De quem é a culpa?

terça-feira, 19 de abril de 2011

Pérolas aos porcos na piscina

(por Marlon Vilhena)

Trilha Sonora: Gaga, Slayer, Winehouse, Viper, Queens, Zeca Baleiro, Zizi Possi, Gilberto Gil, The Beatles, Ben Harper, Jackson do Pandeiro, etc. etc. etc. etc.

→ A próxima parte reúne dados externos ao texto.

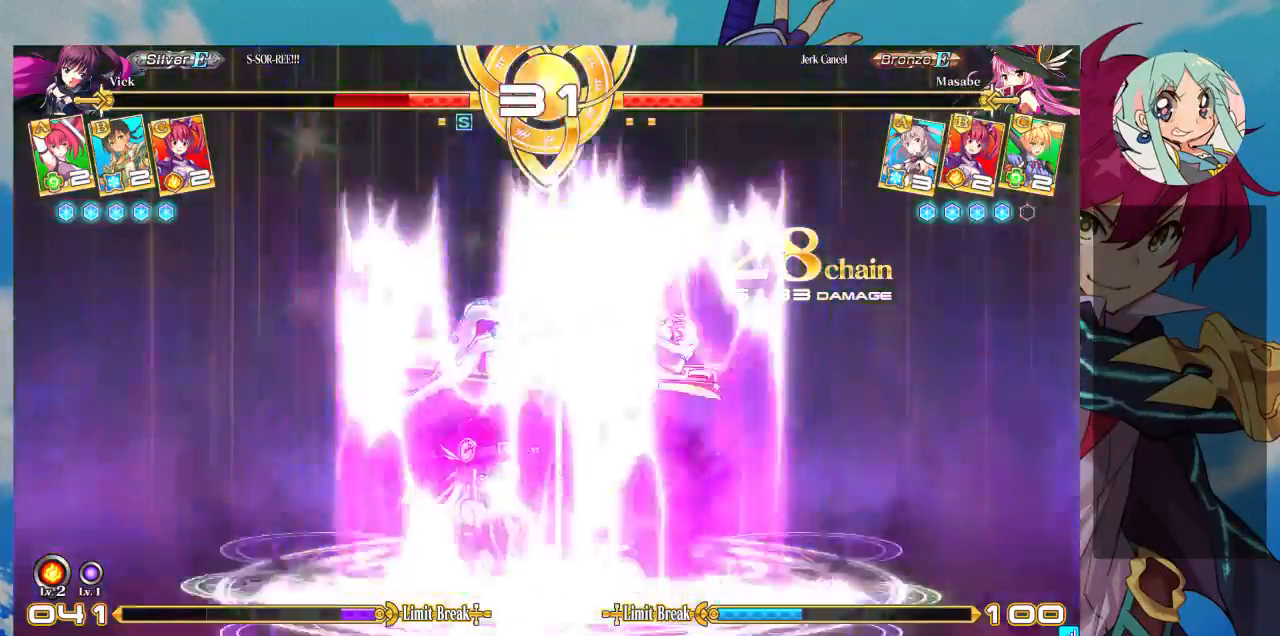
{"dt_ms": 500, "buttons": ["SQUARE"], "left_stick": "left", "events": []}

Fim de semana, casarão em Ananindeua, Pará, Brasil.
— E então, o que vamos escutar?
— Lady Gaga! Põe Lady Gaga!
— SLAAAAAAYYYYEEEEEEERRRRR!
— Amy Winehouse, ela fica entre Gaga e Slayer.
Estranhamente, não houve discussão.

*****

Essa é, para mim, a melhor de todas. 
Ela conta que, certa vez, entrou num estabelecimento gesticulando e apontando.
— Rápido, Seu Manuel, uma carteira de cigarro, que eu tô com pressa.
— Tá com pressa? E POR QUE NÃO VEIO ONTEM?

*****

— Não é ressaca, mas sei lá, a cabeça tá estranha.
— Entra na piscina, ou toma uma ducha, vai se sentir melhor.
Primeiro ele reclama que está com preguiça, agora diz que está com frio demais para entrar na água.  Um antipático, enfim. Mas acabou tomando uma ducha, assim mesmo.
— E agora, melhorou?
— Eu tomei banho, não remédio.
Estúpido.

*****

— Cadê o Marlon?
— Já foi dormir, aquele puto.
— Boa noite pra vocês.
— Boa noite, Dona Fatima.
Daí alguém começa.
— Já pensou se de repente chega uma galera muito doida aqui, agora?
— É. Chega uma multidão, e a gente dizendo “É isso aí, pode entrar todo mundo! Deixa o Cabeça-de-Rato passar! O Zé Futum também!”
— É, e alguém diz “Pessoal, tem uma piscina muito boa lá atrás, tem churrasqueira, tem playground, e o freezer tá até o cu de cerveja!”
— Mas como é que a gente faz pra deixar o povo entrar?
— Alguém acorda a Dona Fatima e pede pra ela abrir o portão.
— E o Marlon?
— O Marlon que se foda. Não aguenta, bebe leite!
Todo mundo capotou à uma da manhã. Nem esperaram a cerveja gelar.

*****

— Mais uma rodada?
O grupo concorda, menos ele — o antipático — que, nesse momento, estava entretido com a música e nem deu bola.
Volto com as latas de cerveja e distribuo entre os que estavam sentados. O antipático, de pé, tinha que ser antipático.
— Ei, ei, e a minha?
Aponto para uma lata que sobrou sobre a mesa.
— Ah, bom. Pensei que tinhas pensado “Esse fodido que pegue a própria lata dele”.
Eu não havia pensado nisso. Fica pra próxima.

*****

Ela diz que, uma vez, chegou para ele toda feliz.
— Eu fiz trinta anos!
— É sério, mesmo?
A outra se aproxima e diz que também tinha acabado de completar trinta.
Ele olha para a outra, faz uma medição rápida com os olhos, expressão de nada, e volta para a primeira.
— Pois é, querida! Trinta anos?
A outra ali, procurando uma pedra no chão para se esconder.

*****

Finalmente, Slayer tocando em meio a uma chuva pesada.
— É essa a trilha sonora de “Trincheira”?
— Ainda não.
— É que pra mim, parecem todas iguais.
— Quem não tem bom ouvido pra música em geral costuma fazer esse tipo de comentário.
A outra põe lenha: “Toma!”
— Quem não tem conhecimento musical faz esse tipo de comentário.
A outra: “Égua, Mortal Kombat!”
— Quem não sabe o que é nota, acorde ou compasso faz esse tipo de comentário.
A outra: “Fatality! Perfect! Marlon Wins!”
E eu: “De que baú saiu esse Mortal Kombat?”